-- TRECHO FORNECIDO --
Mudanças climáticas, escassez de água, crise energética, crise de civilização, um mundo conflitante figura aos nossos olhos inertes, que não conseguem enxergar e compreender a realidade que nos envolve e que a cada dia, parece se fortalecer, com a ação da classe que domina o poder político e econômico no mundo, criando ao bel prazer, uma realidade que de forma alguma serve aos interesses da classe que vive do trabalho por todo o mundo, já sacrificada por séculos de exploração pelo capitalismo. O que tem determinado essa situação de inércia de grande parte da população mundial? Porque, nós os explorados e relegados no processo de acumulação de capital imposto pelo modo de produção capitalista não reagimos?
Correntes do pensamento de esquerda e popular no mundo, durante muitos anos tem debatido a respeito do modo de produção capitalista e sobre os seus efeitos na economia e na política mundial. Entretanto, há um debate que não é feito com tanta ênfase pelos meios acadêmicos e que também não chegam aos movimentos sociais organizados pelo planeta. Este mesmo debate não chega às escolas públicas e particulares no Brasil, não chegam às instituições religiosas e muito menos nas famílias, células de todas as sociedades e que hoje cumpre um papel capital, para a manutenção do “status quo” burguês.

Linhas do conjunto de dados:
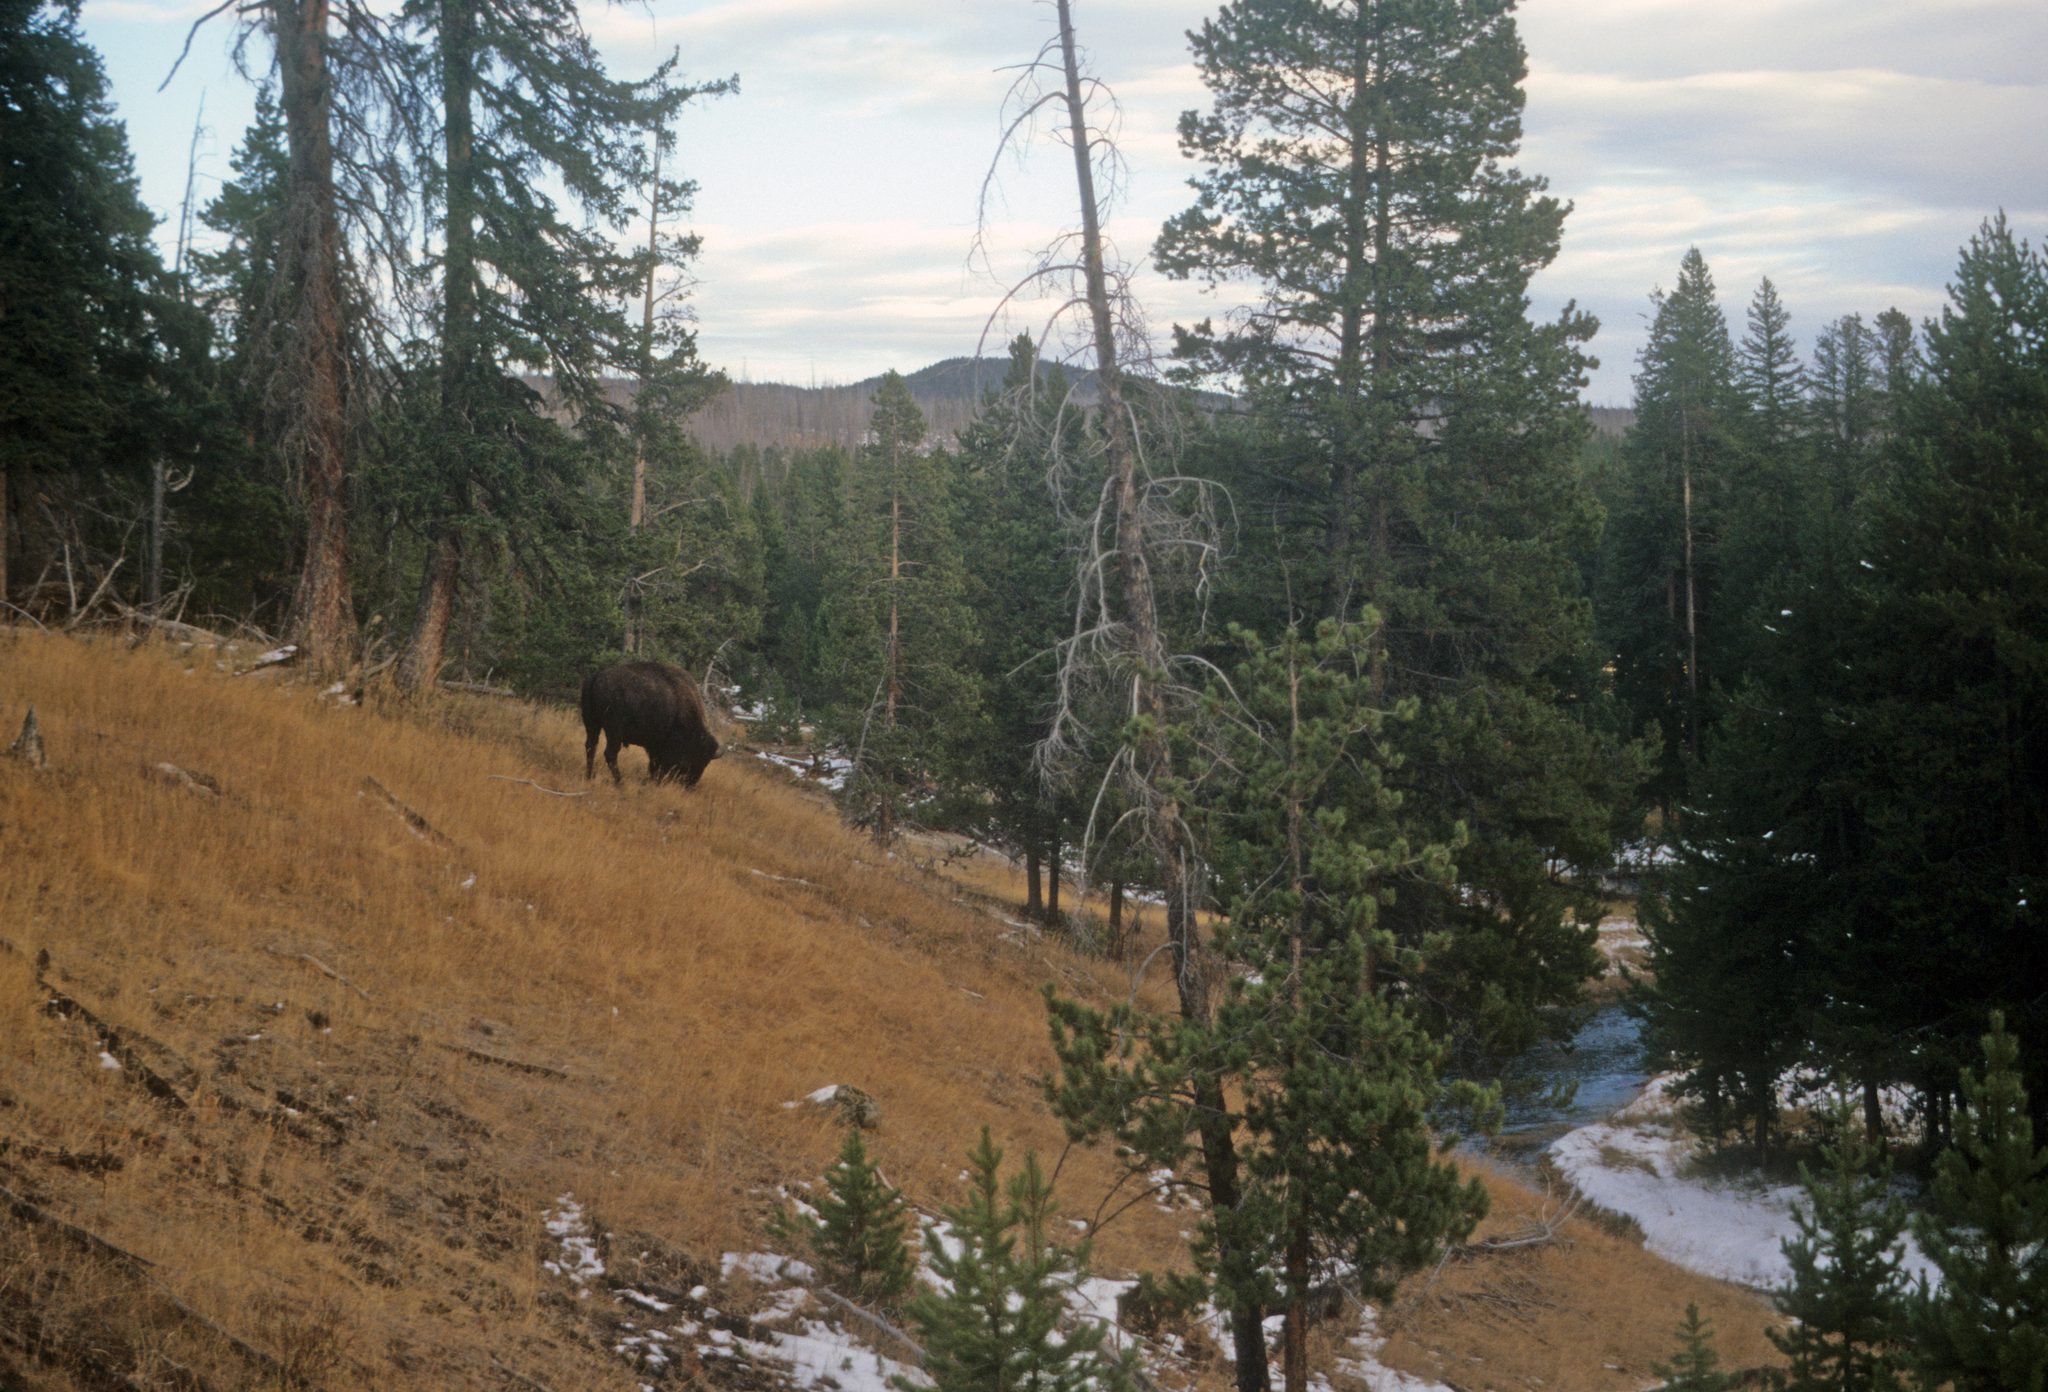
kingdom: Animalia
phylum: Chordata
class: Mammalia
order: Artiodactyla
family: Bovidae
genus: Bison
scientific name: Bison bison
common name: American bison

-- TAREFA A --
Por favor, reproduza literalmente as linhas dos registros, da linha com "order: Artiodactyla" até o final dos registros, incluindo ambas as extremidades.
-- TAREFA B --
Prossiga o trecho sobre o capitalismo e a inércia dos explorados a partir da última frase apresentada.
O trecho e os registros têm origens distintas.

-- RESPOSTA ESPERADA A --
order: Artiodactyla
family: Bovidae
genus: Bison
scientific name: Bison bison
common name: American bison

-- RESPOSTA ESPERADA B --
Não que seja privilegio do capitalismo utilizar deste expediente como forma de dominação da sociedade. Durante toda a história da humanidade, parafraseando Marx, “foi à luta de classe que moveu a história”, e neste histórico conflito, os setores dominantes sempre se utilizaram do domínio cultural sobre os dominados, hora pela questão religiosa, hora pela força, hora pelo convencimento filosófico, mas sem o expediente cultural e ideológico, jamais a classe dominada aceitaria a condição de dominada. A diferença é que no modo de produção capitalista, o processo de dominação se tornou muito mais evidente, já que tudo que está ao alcance dos capitalistas se tornou ferramenta de dominação cultural e social.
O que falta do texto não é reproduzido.